In Afghanistan, families facing acute economic hardship have sometimes married off or even sold their daughters to cope. One woman told us, “Families want their daughters to marry soon and in exchange for money … so they can meet the expenses of the rest of the family.”
The U.S. has a particular duty to the women of Afghanistan. During the 20-year war, the U.S. made a strong commitment to improving the well-being of women and girls. That commitment has now been abdicated, and the disastrous deal with the Taliban and the withdrawal from Afghanistan.
Now, the U.S. has also ended its Temporary Protective Status for Afghans in the country, eliminating a critical pathway for legal status in the U.S. This will de facto force many Afghans who stood with the U.S. and risked their lives fighting for the values we hold dear to leave the U.S., putting them in grave danger and exposing them to severe punishment.
These decisions and impending deportations place Afghans — many of whom are at risk because of their work to advance human rights or support the international coalition — in grave danger and expose them to severe punishment. Afghan women and girls are being abandoned to the most horrific fate.
The hard-won progress of the last 20 years has been lost. The Taliban would like us to think that these losses are irreversible, but many Afghan women and girls don’t believe this is true — they still have hope and continue working for a better future.
Despite reporting negative consequences from their work to strengthen peace and security — including community exclusion, mental health impacts, and loss of economic opportunity — women reported a continued commitment to this work and shared a range of priorities, including legal support, capacity building and the need for funding. The majority of women respondents also felt that their work to advance peace and security provided them with positive community impact personally. They are not giving up, despite the odds.

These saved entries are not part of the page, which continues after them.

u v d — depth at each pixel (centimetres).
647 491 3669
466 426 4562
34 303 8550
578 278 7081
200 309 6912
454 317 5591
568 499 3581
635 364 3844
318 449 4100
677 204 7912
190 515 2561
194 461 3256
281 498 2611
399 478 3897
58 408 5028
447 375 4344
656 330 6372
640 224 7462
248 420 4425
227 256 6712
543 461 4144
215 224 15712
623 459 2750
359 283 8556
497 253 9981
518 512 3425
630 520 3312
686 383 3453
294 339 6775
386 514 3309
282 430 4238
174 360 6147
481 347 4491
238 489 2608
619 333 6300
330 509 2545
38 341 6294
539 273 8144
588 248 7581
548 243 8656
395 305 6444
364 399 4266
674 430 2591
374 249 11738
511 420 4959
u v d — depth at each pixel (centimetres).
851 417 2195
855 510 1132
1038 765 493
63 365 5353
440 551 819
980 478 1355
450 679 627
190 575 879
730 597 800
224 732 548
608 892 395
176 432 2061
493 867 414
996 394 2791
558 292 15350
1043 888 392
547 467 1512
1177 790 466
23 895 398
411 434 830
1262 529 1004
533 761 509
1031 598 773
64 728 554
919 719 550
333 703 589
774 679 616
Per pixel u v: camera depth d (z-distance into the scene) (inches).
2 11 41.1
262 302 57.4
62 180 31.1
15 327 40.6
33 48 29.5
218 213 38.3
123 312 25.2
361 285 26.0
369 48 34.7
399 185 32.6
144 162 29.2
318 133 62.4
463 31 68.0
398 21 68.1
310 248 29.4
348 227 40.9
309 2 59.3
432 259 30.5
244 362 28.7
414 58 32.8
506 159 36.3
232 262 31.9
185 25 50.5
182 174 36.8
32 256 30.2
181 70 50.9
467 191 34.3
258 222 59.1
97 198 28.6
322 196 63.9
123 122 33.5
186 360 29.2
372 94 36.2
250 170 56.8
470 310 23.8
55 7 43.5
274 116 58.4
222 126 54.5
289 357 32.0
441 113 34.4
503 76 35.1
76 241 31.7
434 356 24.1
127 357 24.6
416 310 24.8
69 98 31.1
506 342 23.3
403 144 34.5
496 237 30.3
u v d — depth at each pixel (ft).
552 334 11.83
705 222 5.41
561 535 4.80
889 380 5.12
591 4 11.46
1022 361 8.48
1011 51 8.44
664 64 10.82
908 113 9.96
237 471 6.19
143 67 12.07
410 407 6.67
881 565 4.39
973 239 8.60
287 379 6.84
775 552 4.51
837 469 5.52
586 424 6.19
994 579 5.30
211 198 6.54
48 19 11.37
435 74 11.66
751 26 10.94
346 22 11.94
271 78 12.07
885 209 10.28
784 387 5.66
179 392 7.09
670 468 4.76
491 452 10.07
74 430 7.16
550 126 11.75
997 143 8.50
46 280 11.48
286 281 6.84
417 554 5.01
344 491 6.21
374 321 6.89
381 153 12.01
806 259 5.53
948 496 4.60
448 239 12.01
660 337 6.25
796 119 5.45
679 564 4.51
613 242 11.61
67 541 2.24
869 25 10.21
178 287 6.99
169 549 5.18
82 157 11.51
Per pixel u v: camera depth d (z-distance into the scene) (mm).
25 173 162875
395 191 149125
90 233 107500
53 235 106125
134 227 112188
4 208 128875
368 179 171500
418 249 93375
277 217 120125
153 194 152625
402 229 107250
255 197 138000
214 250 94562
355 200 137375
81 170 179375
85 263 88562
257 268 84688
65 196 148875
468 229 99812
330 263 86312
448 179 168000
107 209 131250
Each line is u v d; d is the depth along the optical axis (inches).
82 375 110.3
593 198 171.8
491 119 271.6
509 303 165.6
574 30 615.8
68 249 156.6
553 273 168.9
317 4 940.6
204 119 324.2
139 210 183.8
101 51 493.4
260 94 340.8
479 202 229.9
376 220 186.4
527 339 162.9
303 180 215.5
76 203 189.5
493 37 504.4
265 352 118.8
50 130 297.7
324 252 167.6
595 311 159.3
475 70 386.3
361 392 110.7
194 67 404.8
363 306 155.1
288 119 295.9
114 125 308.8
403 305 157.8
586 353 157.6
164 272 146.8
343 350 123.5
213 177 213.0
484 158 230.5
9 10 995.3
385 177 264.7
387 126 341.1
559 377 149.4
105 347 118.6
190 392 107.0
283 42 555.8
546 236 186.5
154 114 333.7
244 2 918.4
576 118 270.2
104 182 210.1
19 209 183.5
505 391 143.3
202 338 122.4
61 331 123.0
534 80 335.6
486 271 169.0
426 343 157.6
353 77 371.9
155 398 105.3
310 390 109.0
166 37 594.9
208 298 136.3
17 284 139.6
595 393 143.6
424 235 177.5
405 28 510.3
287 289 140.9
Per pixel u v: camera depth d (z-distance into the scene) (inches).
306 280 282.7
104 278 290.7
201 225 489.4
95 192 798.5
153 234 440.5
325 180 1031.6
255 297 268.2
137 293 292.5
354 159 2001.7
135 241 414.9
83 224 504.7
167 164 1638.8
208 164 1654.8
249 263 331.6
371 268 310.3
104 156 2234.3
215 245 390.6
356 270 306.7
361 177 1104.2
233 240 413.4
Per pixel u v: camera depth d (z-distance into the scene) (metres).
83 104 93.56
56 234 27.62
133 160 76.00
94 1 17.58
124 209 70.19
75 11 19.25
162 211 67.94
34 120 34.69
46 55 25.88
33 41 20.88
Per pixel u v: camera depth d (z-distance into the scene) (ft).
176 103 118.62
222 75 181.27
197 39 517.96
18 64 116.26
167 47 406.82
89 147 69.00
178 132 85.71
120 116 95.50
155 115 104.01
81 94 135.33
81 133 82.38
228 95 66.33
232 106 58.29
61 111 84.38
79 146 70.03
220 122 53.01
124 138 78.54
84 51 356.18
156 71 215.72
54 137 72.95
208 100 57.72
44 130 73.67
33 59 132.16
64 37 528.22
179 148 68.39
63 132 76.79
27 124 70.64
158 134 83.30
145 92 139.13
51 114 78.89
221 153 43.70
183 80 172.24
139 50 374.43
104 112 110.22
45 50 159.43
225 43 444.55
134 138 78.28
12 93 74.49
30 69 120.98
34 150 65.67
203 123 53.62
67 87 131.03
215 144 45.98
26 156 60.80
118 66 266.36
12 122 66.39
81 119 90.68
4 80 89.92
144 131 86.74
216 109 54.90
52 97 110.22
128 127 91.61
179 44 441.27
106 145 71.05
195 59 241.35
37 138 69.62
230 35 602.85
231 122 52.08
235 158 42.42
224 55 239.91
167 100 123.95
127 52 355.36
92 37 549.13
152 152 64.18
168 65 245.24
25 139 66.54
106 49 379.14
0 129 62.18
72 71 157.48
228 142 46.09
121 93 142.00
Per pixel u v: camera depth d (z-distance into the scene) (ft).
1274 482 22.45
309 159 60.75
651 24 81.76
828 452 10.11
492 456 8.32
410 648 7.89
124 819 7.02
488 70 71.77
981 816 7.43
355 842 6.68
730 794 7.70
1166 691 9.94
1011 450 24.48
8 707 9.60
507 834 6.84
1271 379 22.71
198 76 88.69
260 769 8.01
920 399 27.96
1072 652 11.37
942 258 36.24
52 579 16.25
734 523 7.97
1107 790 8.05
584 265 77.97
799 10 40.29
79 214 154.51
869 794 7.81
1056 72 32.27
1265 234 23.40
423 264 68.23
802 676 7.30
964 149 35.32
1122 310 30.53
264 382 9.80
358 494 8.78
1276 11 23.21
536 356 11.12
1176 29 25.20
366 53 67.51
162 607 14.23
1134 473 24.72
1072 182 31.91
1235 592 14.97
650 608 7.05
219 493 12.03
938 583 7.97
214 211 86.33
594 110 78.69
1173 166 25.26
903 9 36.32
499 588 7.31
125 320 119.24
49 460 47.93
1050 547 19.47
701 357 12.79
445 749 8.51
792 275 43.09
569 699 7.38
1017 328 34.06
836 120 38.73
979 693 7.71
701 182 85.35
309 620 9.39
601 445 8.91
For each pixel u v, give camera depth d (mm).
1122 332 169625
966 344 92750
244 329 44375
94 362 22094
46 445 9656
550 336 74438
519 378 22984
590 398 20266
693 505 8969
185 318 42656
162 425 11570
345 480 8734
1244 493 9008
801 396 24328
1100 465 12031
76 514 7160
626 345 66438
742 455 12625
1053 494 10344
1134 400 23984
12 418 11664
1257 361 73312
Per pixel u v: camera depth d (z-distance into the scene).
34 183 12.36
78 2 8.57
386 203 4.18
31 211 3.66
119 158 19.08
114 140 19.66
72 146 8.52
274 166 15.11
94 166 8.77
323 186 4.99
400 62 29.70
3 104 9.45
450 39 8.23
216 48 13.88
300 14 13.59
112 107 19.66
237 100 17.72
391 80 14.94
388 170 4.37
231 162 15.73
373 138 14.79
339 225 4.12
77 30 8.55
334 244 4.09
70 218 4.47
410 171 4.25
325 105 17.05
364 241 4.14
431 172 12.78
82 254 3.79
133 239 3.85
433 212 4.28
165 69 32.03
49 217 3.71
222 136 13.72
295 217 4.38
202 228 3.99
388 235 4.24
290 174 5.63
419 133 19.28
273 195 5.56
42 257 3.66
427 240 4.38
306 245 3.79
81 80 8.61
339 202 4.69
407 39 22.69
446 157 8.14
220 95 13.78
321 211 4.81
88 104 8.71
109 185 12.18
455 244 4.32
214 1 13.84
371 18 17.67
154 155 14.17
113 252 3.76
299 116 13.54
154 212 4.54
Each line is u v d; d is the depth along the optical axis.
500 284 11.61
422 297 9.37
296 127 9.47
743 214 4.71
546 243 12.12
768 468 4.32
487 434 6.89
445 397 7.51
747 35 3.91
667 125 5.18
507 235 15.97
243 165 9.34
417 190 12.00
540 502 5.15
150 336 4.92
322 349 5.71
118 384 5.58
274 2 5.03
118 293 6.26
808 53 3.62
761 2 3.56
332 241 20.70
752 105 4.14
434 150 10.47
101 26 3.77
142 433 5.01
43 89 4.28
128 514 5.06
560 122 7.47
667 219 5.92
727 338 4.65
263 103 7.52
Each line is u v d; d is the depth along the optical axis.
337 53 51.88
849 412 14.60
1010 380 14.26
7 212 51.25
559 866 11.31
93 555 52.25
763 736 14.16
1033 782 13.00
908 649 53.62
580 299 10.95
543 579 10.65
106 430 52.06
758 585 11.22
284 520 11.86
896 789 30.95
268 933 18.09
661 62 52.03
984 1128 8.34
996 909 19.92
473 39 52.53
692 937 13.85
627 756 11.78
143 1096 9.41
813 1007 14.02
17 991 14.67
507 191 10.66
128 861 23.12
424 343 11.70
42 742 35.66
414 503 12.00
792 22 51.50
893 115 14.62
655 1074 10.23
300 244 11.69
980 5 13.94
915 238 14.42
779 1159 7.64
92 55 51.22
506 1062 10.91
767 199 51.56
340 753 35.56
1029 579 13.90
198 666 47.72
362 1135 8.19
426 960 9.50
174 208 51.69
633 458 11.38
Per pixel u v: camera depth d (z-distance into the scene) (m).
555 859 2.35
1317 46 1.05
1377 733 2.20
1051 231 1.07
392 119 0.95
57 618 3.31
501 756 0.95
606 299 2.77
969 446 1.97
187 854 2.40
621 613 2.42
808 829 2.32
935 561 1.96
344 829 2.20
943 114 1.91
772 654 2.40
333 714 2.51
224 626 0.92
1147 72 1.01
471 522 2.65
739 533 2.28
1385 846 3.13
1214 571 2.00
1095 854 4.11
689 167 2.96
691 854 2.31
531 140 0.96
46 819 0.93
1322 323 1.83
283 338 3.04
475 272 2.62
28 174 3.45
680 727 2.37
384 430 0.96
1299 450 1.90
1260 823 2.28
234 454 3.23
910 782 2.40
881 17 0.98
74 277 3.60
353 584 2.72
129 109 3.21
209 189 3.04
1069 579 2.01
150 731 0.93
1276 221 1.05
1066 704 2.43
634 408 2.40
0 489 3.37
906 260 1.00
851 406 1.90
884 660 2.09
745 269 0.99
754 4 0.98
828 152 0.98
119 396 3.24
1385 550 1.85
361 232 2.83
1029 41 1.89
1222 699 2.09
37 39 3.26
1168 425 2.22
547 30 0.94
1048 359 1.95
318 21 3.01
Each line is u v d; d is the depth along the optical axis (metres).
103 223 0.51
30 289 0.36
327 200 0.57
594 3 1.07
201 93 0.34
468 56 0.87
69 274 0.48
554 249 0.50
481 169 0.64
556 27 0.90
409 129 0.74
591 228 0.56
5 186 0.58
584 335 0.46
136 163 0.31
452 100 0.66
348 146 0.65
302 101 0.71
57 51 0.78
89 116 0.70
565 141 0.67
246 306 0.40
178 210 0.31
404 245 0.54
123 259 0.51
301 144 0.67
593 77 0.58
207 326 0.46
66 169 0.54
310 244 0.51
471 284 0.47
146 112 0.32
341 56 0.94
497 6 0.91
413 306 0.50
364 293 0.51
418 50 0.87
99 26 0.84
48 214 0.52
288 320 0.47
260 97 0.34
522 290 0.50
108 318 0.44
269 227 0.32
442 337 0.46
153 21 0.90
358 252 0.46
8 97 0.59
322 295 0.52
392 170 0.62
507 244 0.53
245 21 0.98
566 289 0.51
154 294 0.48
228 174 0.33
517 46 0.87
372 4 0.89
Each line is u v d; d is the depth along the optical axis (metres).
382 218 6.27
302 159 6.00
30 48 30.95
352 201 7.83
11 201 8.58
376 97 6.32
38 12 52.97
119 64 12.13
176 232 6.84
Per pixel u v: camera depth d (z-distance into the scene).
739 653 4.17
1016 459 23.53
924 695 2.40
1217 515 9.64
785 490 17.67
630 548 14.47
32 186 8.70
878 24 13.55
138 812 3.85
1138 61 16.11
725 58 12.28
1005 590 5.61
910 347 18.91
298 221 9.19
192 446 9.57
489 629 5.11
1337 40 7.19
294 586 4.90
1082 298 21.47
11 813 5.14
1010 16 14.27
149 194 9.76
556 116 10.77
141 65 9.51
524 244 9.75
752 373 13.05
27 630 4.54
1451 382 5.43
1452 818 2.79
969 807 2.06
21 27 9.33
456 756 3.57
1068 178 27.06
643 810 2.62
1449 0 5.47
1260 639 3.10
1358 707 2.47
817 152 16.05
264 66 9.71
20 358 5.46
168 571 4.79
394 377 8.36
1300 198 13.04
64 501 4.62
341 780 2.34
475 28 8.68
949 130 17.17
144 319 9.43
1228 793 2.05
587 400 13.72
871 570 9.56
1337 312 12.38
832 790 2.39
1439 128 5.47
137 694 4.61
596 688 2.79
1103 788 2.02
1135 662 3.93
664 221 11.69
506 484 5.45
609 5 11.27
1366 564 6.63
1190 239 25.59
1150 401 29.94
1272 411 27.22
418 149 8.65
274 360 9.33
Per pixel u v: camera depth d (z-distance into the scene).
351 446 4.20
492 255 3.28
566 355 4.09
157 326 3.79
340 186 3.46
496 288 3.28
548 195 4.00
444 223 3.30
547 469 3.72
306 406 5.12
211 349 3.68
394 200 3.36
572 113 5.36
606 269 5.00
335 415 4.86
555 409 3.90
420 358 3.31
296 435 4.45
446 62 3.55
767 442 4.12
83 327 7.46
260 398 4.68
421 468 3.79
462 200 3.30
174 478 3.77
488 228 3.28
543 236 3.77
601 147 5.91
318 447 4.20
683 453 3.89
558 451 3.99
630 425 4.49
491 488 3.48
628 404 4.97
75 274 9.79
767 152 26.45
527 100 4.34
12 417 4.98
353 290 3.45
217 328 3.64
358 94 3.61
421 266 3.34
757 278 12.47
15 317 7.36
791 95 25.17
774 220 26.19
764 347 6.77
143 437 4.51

There are clear measures that the international community can and must take to improve conditions for women and girls. States must resist the normalization of the Taliban’s repressive regime. International actors must use a rights-based approach in all its engagements with the Taliban, while also restoring and increasing humanitarian assistance and reinstating and expanding resettlement pathways for at-risk Afghans.
For instance, the U.N.-led Doha Process should integrate Afghan women’s representation at all levels since their exclusion in past negotiations emboldened the Taliban’s regressive policies and undermined the international community’s leverage. And the international community must be firm, clear, and constantly communicating that the Taliban’s worsening attack on women and girls will not be tolerated.
The Taliban would like states to quietly retreat from the fight for a peaceful, equitable, and inclusive Afghanistan. Afghan women and girls refuse to accept that Afghanistan is a “lost cause.” The international community should rally behind them.